Gli strumenti della teoria della compassione
Dunque, la teoria della compassione si basa sul potenziamento del sistema calmante. È interessante notare come questo sistema sia molto legato ad aspetti propri dell’attaccamento come la vicinanza, l’affetto e l’accudimento che producono stati di benessere e rilassamento. In questo senso, la definizione di compassione si allarga al desiderio di calmare il dolore percepito e il sentirsi oggetto di cure e attenzioni.
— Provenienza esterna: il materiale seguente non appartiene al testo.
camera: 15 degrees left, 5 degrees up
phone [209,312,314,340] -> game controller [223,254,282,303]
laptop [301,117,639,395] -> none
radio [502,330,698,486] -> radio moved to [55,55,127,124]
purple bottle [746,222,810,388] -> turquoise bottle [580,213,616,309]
La teoria della compassione usa diverse tecniche a questo scopo. Prime fra tutti le precedentemente citate terapie basate sulla mindfulness, tecniche di rilassamento ma anche tecniche di scrittura. Inoltre, si cerca di potenziare delle strategie per gestire al meglio il senso di autocritica. Il bisogno di accudimento può a volte anche essere soddisfatto attraverso il ricorso alla pet therapy e appunto con il contatto con animali. Lo scopo finale è quello di allenare il cosiddetto Sé compassionevole.